Unfortunately, I also have plenty of real world examples of alts failing to provide the promised downside protection, some very recent and very extreme: in March 2020, a leveraged credit fund that was boasting a 10-year Sharpe of 3.0 experienced a 23-sigma event; that’s my whole point, volatility is a flawed and unreliable measure of alternative investment risk, and so any analysis that is based on it is also flawed and unreliable.

I acknowledge that critiquing is easy and producing original work is hard. Nonetheless, it is in all of our best interests to provide honest and fair critique even when we agree with the conclusions of our colleagues; and to accept the fair and valid critique of others, even when they challenge our work.

That was the spirit in which I posted my first comment, and also the spirit in which I post my last.

R
Richard (not verified)
9th June 2020 | 9:16am

Peter, very nicely put, thank you. Best to you. Richard

VM
Vincent Marcoux (not verified)
6th June 2020 | 9:13am

Hi Richard,

This is a very interesting article: simple and factual.

Have you make a distinction between downside and upside deviation?

I would also be interested to obtain the regression details.

Vincent

R
Richard (not verified)
6th June 2020 | 6:30pm

Please see my reply to Andri for regression stats.

J
Jakub (not verified)
6th June 2020 | 9:16am

Dear Richard,

I read your post with great pleasure and a smile on my face. It is so gratifying to see how meritless claims, so abundant in the social networking space today, are easily exposed with elementary analysis.

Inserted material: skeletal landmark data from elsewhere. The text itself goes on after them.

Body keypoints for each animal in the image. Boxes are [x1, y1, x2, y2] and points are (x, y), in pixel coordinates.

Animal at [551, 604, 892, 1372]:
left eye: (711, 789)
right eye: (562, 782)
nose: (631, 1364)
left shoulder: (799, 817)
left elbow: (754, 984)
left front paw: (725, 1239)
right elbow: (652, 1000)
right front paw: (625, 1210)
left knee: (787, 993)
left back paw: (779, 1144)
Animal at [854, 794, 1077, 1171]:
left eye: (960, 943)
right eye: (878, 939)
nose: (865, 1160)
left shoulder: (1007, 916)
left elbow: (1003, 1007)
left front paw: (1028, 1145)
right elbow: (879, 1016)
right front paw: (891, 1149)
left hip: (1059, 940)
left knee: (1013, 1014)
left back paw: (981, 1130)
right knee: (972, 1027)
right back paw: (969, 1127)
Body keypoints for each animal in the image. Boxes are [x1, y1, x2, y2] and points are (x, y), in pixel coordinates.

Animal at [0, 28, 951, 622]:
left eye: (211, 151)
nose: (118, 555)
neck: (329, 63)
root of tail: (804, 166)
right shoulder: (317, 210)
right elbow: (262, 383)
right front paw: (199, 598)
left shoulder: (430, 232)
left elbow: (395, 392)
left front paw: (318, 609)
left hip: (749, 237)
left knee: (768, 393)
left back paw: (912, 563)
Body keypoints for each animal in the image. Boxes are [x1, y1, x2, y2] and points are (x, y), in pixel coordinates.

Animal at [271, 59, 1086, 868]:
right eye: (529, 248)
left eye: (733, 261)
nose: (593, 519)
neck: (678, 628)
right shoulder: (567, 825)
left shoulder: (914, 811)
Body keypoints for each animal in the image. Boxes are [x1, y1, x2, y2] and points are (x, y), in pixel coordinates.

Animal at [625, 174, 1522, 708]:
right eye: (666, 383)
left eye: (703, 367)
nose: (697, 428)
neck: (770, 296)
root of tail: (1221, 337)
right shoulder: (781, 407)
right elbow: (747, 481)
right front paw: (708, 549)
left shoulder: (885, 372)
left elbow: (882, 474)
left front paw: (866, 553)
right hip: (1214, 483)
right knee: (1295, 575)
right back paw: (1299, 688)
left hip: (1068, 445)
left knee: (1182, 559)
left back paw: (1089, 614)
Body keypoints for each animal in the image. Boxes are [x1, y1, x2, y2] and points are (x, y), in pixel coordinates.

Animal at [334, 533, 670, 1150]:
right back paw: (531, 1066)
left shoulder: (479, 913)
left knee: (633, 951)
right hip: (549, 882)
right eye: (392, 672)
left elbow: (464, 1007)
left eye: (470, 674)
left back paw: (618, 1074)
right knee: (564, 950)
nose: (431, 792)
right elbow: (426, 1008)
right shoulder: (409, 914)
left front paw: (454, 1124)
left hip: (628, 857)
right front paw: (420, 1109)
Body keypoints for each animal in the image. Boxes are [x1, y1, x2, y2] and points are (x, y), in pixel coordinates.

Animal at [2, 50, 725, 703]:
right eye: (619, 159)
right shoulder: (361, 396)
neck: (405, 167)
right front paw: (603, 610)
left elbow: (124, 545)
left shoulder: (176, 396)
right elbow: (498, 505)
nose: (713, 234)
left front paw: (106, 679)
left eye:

Looking forward to more of the same!

C
Clayton (not verified)
6th June 2020 | 12:55pm

In addition to peter’s points above, you also use a US stock index, best performing region in the world the last decade. Use Acwi (or some other investable global index) like structure of most institutional portfolios and you won’t see same outperformance of simple stock bond portfolio with as much or more risk. Not defending alts per se but think this analysis doesn’t control for enough factors to condemn them either.